TEXTE:

Pour l'ancien ambassadeur français, la disparition d'une réelle politique étrangère est l’un des grands drames de l’Histoire récente de notre pays. Dans cet entretien exclusif réalisé par Olivier Berruyer en 2015, Gabriel Robin analyse l'évolution de la politique extérieure française, dénonce l'absence totale de pensée stratégique et de politique d'indépendance, et revient sur les grandes erreurs de la construction européenne.

publié le 04/09/2022 Par Olivier Berruyer
« Notre politique étrangère est réduite à néant » - Gabriel Robin

Né en 1929 et décédé en 2022, Gabriel Robin est un ancien ambassadeur français. Il étudie à l’ENA et à l’École normale supérieure avant d’entamer une remarquable carrière dans l’administration française, s’occupant principalement de politique étrangère. Il occupe les postes de Détaché à la représentation permanente auprès des Communautés européennes à Bruxelles (1961-1969), Conseiller diplomatique de Georges Pompidou (1973-1974) puis de Valéry Giscard d’Estaing (1974-1979), ou encore Ambassadeur auprès de l’OTAN (1987-1993).

Olivier Berruyer : M. Robin, fort de votre expérience en matière diplomatique, comment jugez-vous l’évolution de la politique extérieure de la France depuis 1958 ?

Gabriel Robin : En matière de politique étrangère, nous sommes passés de tout... à rien. Sous Valéry Giscard d’Estaing, notre politique était ambiguë, mais avait le mérite d’exister. Aujourd’hui, elle est réduite à néant ; il n’en reste qu’une diplomatie de façade. Définir la politique étrangère de François Mitterrand ou de Jacques Chirac est impossible puisqu’il n’y a plus de pensée. L’obsession européenne qui caractérisait les deux mandats n’en a pas fait une politique ; ce n’est qu’un tropisme. Or, auparavant, il était possible de définir une politique globale, par laquelle la France existait sur la scène internationale.

Selon moi, l’effacement de la politique étrangère, alors qu’elle aurait tout pour se manifester, est l’un des drames de l’Histoire récente. Il a suffi que le monde devienne enfin comme l’aurait voulu le Général de Gaulle, pour que l’on cesse d’adhérer à ses principes à ses orientations. Le monde est désormais à la fois fait d’États-nations et globalisé. Autrement dit, nous pouvons être en même temps une nation, et universels. Mais, nous sommes effrayés par ce monde. Nous nous abritons ainsi derrière les parapets européens, atlantiques et occidentaux ; nous ne songeons qu’à nous mettre à l’abri ou à rêver de refaire le monde, en nous appuyant sur la force des Américains.

Olivier Berruyer : Comment définiriez-vous la politique étrangère du Général de Gaulle ?

Gabriel Robin : La politique étrangère gaullienne se résume par l’idée d’indépendance, car elle est la condition de la sécurité, de la défense de nos intérêts et de la voix que l’on peut porter sur la scène internationale. Suivre cette politique implique de s’en donner les moyens militaires (donc, nucléaires), et économiques et financiers, avec une monnaie qui se tienne et une économie qui soit en ordre – cela s’accompagnant d’un franc-parler diplomatique.

VOTRE TÂCHE: Recopiez, s'il vous plaît, tout le passage du texte qui va de « Né en 1929 et » jusqu'à « de l’OTAN (1987-1993). », en substituant « Luxembourg » à « Bruxelles ». Les lignes ci-après proviennent d'une autre source.

DONNÉES FOURNIES:
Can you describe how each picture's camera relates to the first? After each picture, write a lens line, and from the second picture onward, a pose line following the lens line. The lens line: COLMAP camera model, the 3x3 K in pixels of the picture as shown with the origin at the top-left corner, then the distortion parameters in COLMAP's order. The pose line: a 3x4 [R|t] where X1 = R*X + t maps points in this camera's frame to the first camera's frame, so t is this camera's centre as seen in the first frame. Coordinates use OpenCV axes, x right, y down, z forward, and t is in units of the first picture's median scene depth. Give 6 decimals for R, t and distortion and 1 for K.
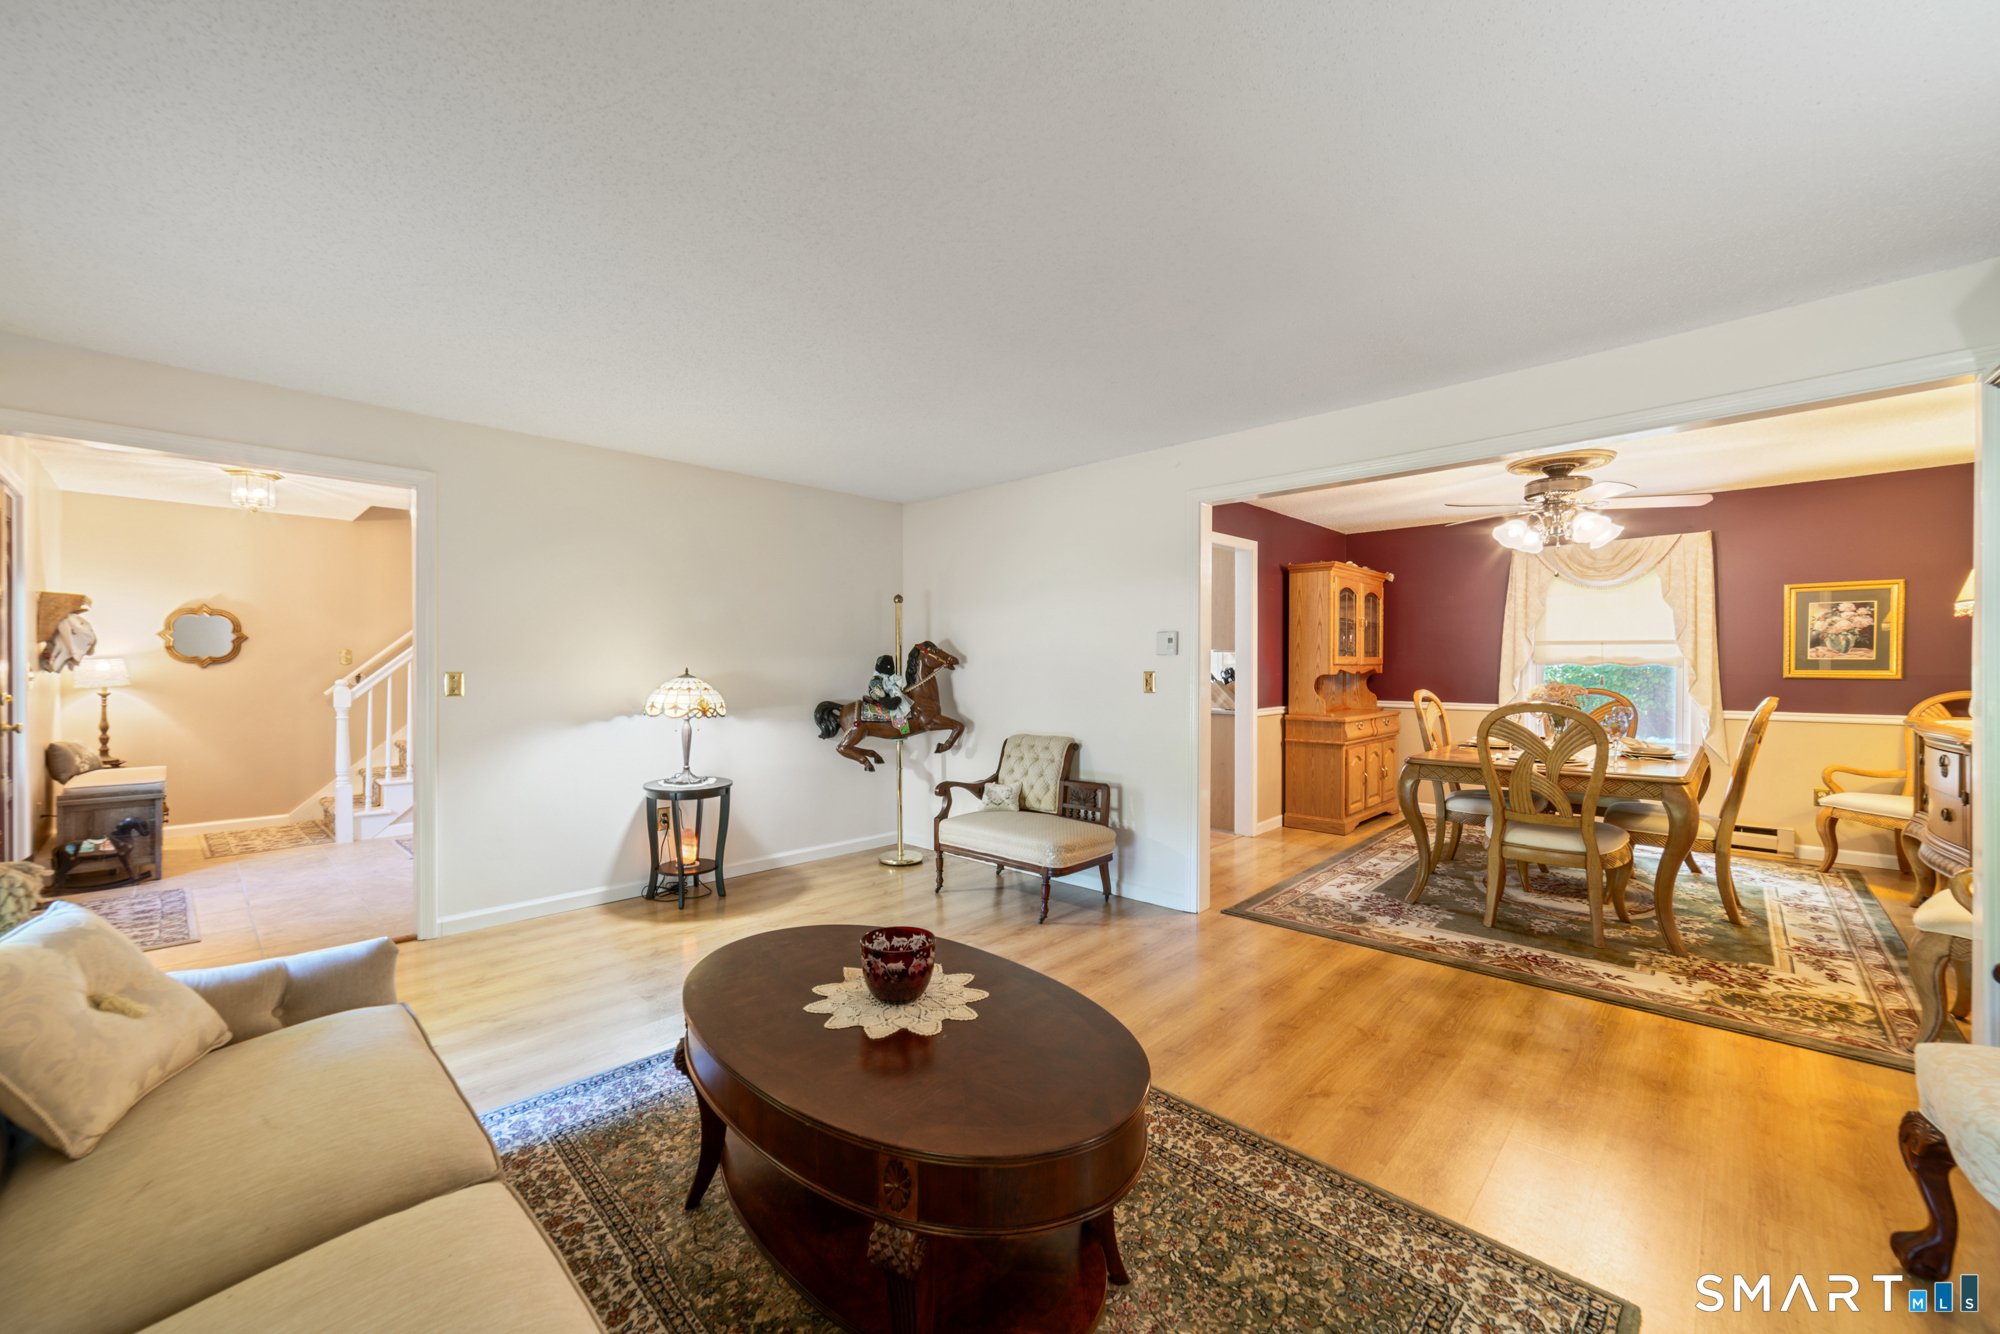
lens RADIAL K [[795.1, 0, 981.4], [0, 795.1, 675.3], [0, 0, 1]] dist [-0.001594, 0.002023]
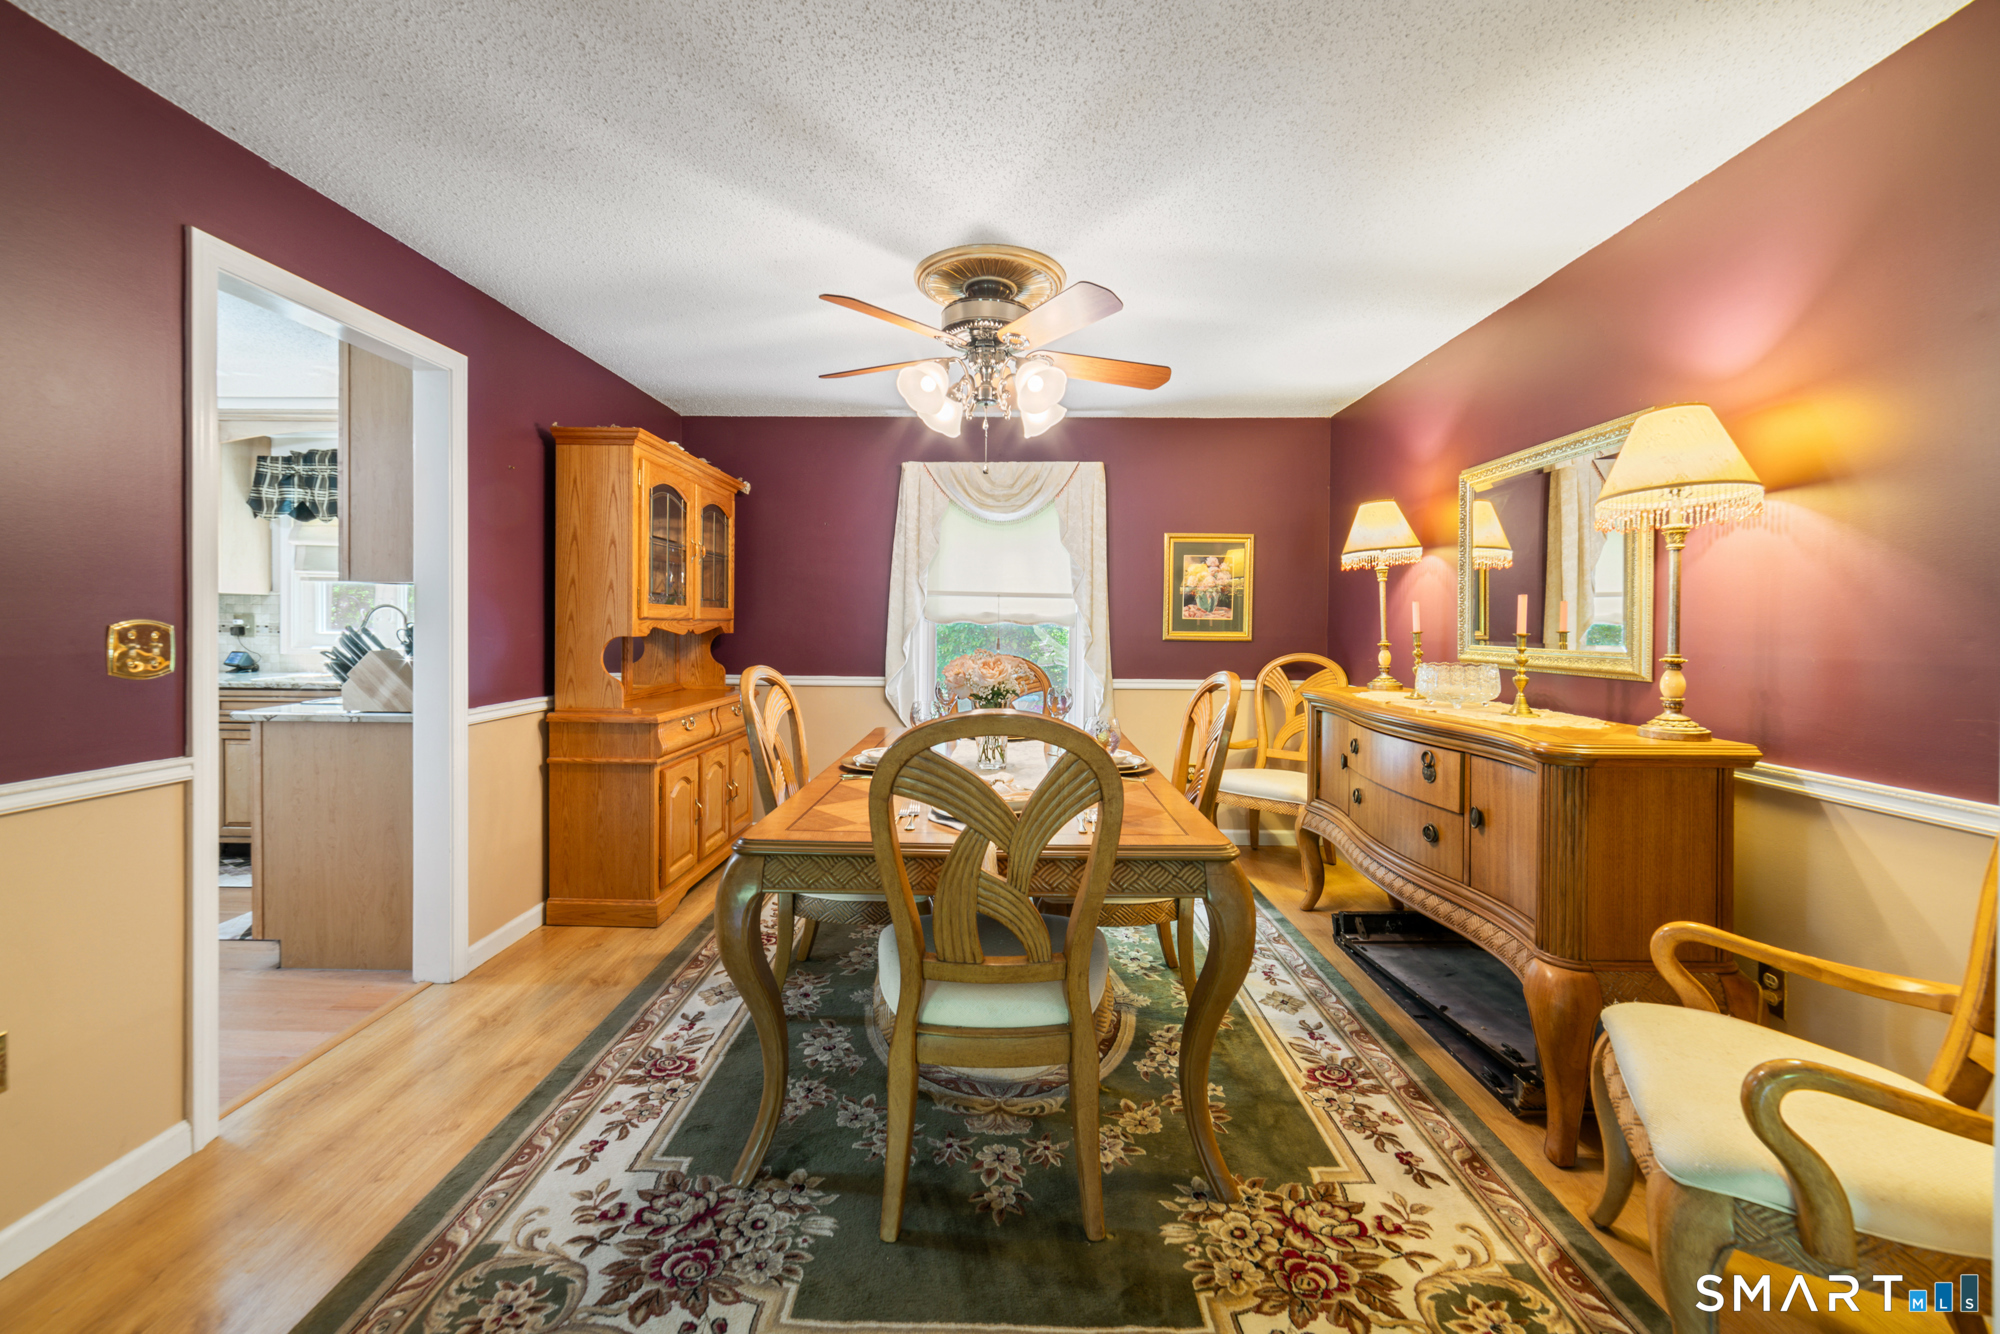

RÉSULTAT:
Né en 1929 et décédé en 2022, Gabriel Robin est un ancien ambassadeur français. Il étudie à l’ENA et à l’École normale supérieure avant d’entamer une remarquable carrière dans l’administration française, s’occupant principalement de politique étrangère. Il occupe les postes de Détaché à la représentation permanente auprès des Communautés européennes à Luxembourg (1961-1969), Conseiller diplomatique de Georges Pompidou (1973-1974) puis de Valéry Giscard d’Estaing (1974-1979), ou encore Ambassadeur auprès de l’OTAN (1987-1993).